In a randomised, double-blind, placebo-controlled, Phase I study of healthy volunteers, a group led by Dr Deepak L. Bhatt, Executive Director of Interventional Cardiovascular Programs at the Brigham and professor of medicine at Harvard Medical School, reported promising results on a potential reversal agent. Dr Bhatt and his colleagues’ findings suggest that this agent, known as PB2452, provides immediate and sustained reversal of ticagrelor’s effects. 

“Ticagrelor is a very effective agent and recommended as a first-line therapy, but if a patient experiences severe bleeding or needs an urgent or emergent procedure, we face a major challenge,” said Dr Bhatt, the lead author of this work. “Having a reversal agent that could quickly and effectively work would represent an important advancement for the field.”

PB2452, developed by the study’s sponsor, PhaseBio Pharmaceuticals, Inc., is a monoclonal antibody fragment that binds ticagrelor with high affinity. In the study, 64 healthy volunteers between 18 and 50 years of age who had been pretreated with ticagrelor received various doses of intravenous PB2452 or a placebo. The team evaluated the effectiveness of PB2452 by analysing platelet function using several methodologies.

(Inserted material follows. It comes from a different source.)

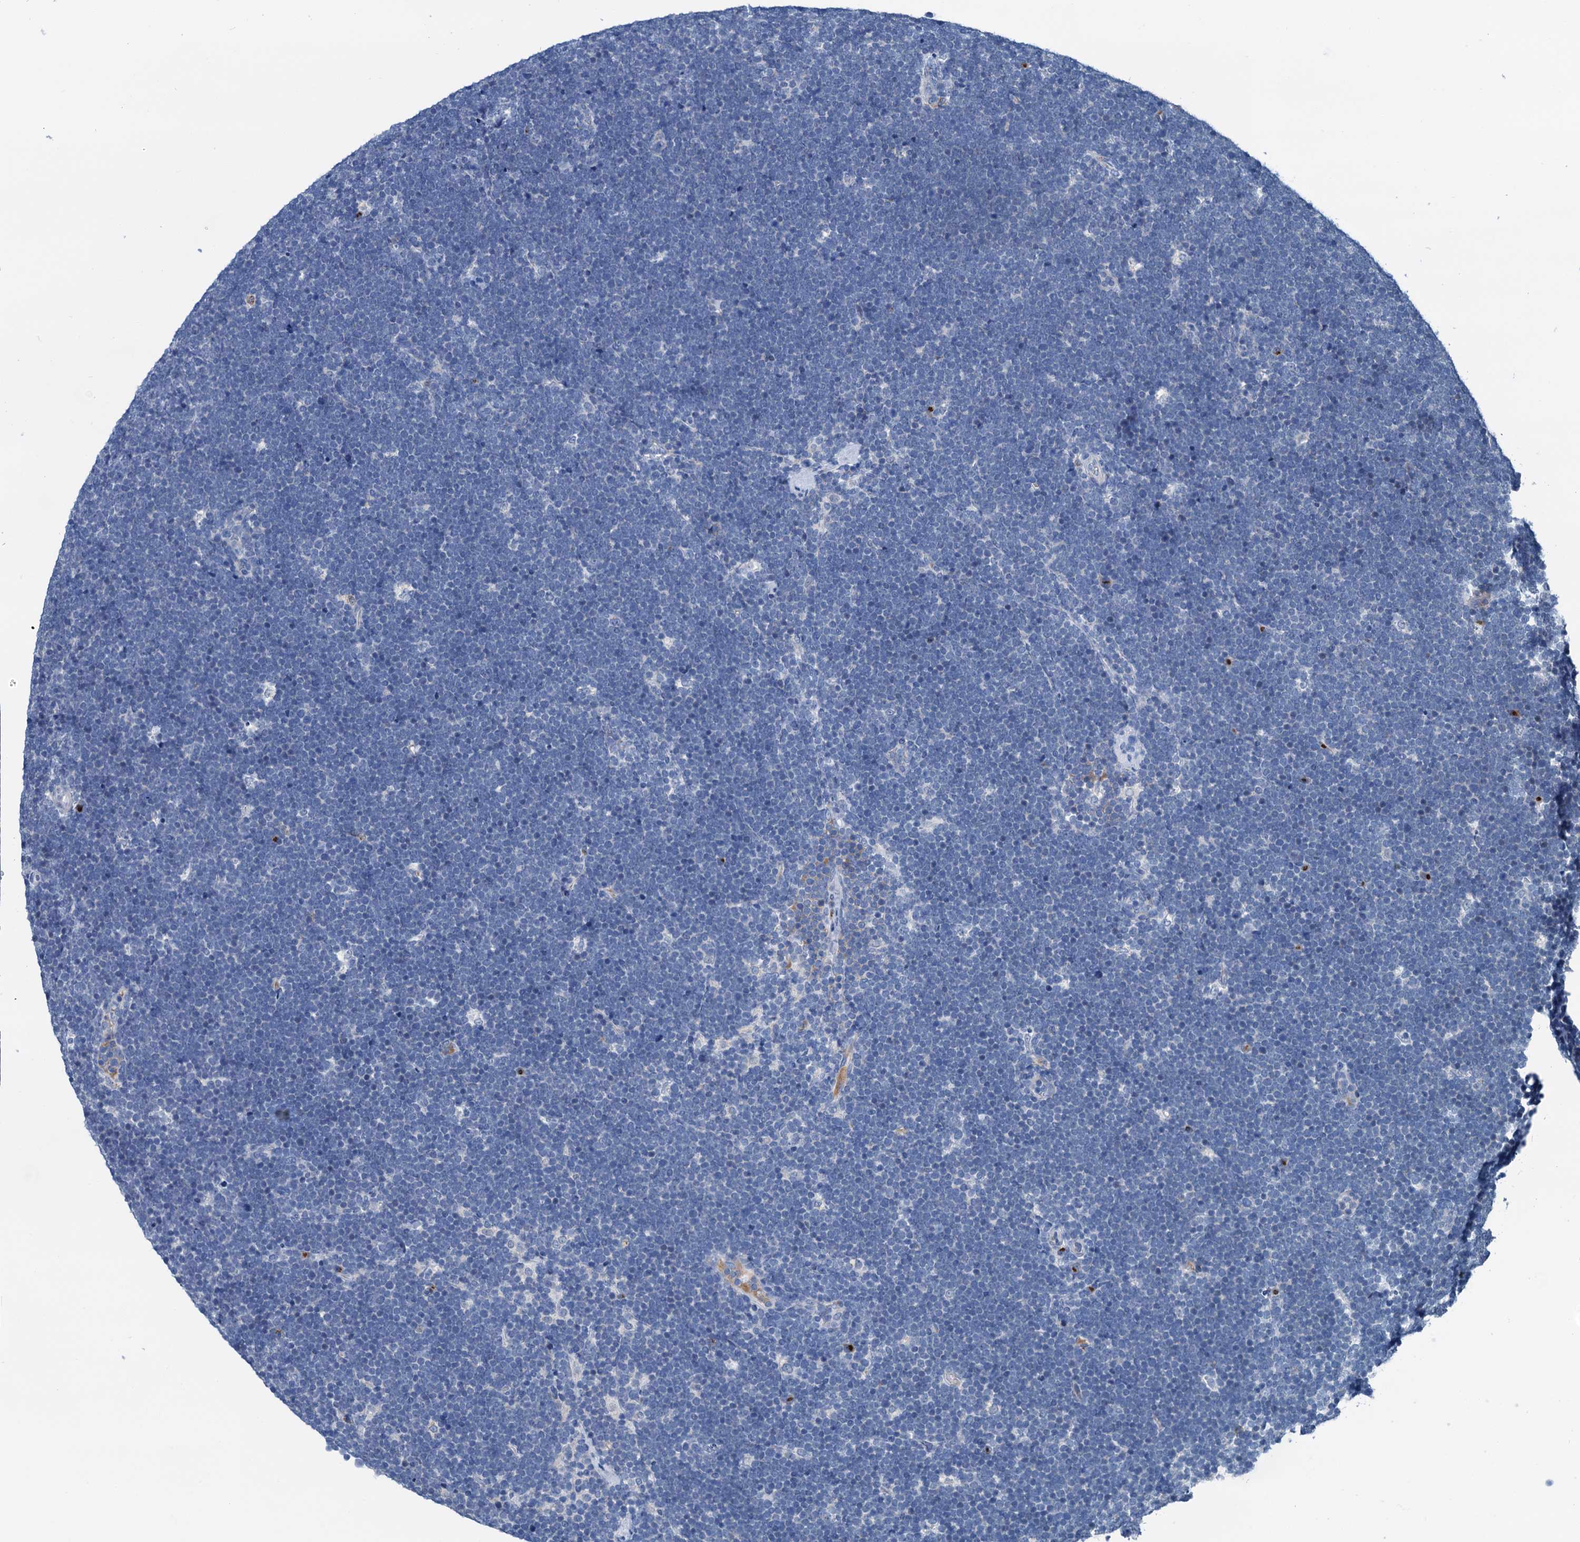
{"staining": {"intensity": "negative", "quantity": "none", "location": "none"}, "tissue": "lymphoma", "cell_type": "Tumor cells", "image_type": "cancer", "snomed": [{"axis": "morphology", "description": "Malignant lymphoma, non-Hodgkin's type, High grade"}, {"axis": "topography", "description": "Lymph node"}], "caption": "High power microscopy micrograph of an immunohistochemistry (IHC) histopathology image of malignant lymphoma, non-Hodgkin's type (high-grade), revealing no significant positivity in tumor cells. (Immunohistochemistry (ihc), brightfield microscopy, high magnification).", "gene": "SHLD1", "patient": {"sex": "male", "age": 13}}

Of the 48 volunteers pretreated with ticagrelor, platelet aggregation was suppressed by about 80 percent. After PB2452 administration, ticagrelor’s suppression of platelet aggregation was reversed within five minutes and was sustained for over 20 hours.

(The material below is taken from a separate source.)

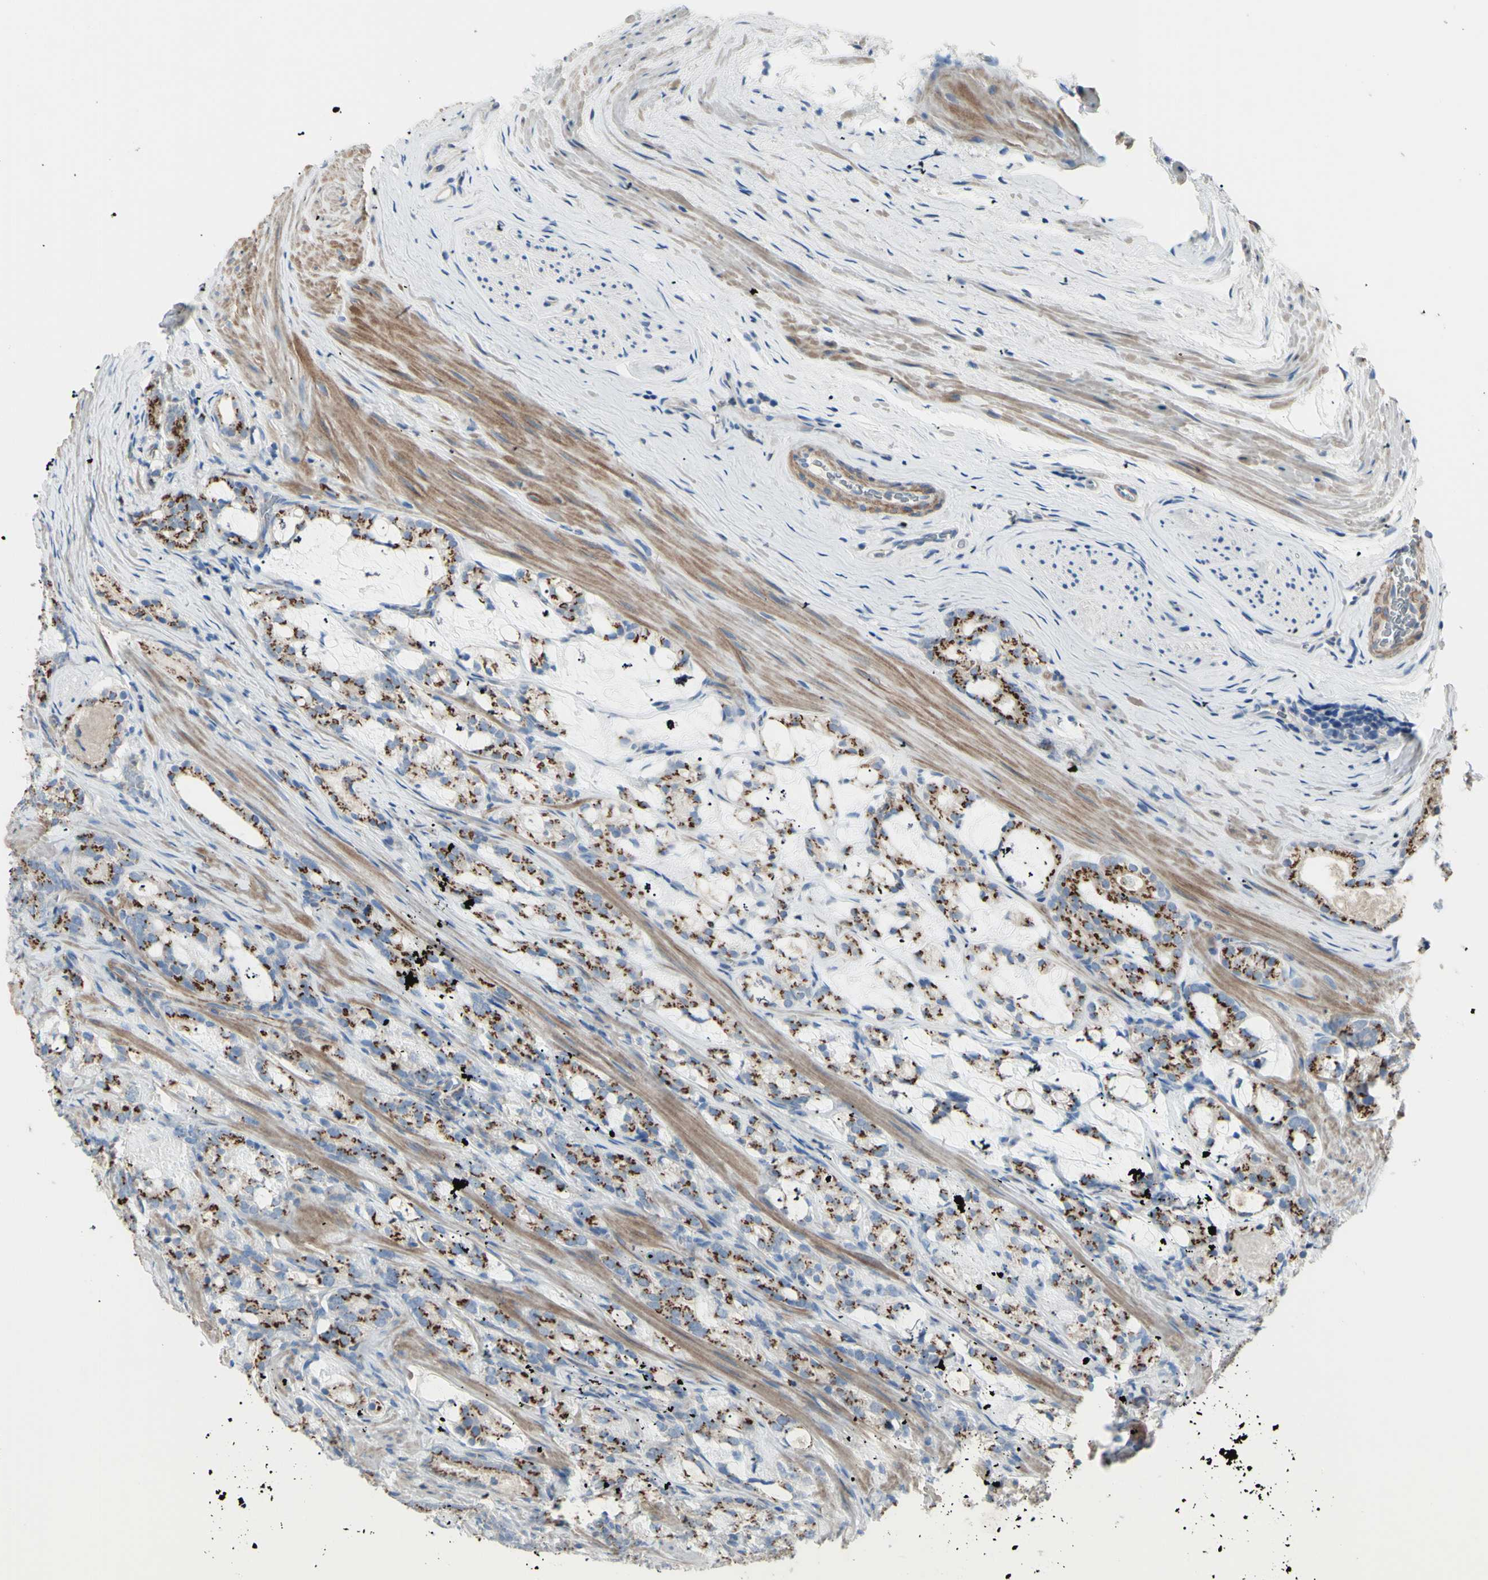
{"staining": {"intensity": "moderate", "quantity": "25%-75%", "location": "cytoplasmic/membranous"}, "tissue": "prostate cancer", "cell_type": "Tumor cells", "image_type": "cancer", "snomed": [{"axis": "morphology", "description": "Adenocarcinoma, Low grade"}, {"axis": "topography", "description": "Prostate"}], "caption": "Immunohistochemical staining of prostate cancer (adenocarcinoma (low-grade)) displays medium levels of moderate cytoplasmic/membranous positivity in approximately 25%-75% of tumor cells. The staining is performed using DAB (3,3'-diaminobenzidine) brown chromogen to label protein expression. The nuclei are counter-stained blue using hematoxylin.", "gene": "B4GALT3", "patient": {"sex": "male", "age": 59}}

There were no serious adverse events or infusion reactions associated with PB2452. There was a total of 30 treatment-emergent adverse events (27 among those who received PB2452 and three among those who received placebo) that were mainly limited to infusion site issues. The team notes some limitations to the study, including that participants were healthy volunteers, not patients with atherosclerosis, and that the sample size was relatively small.

The results were presented at a Featured Clinical Research session at the American College of Cardiology’s 68th Annual Scientific Session and simultaneously published in The New England Journal of Medicine.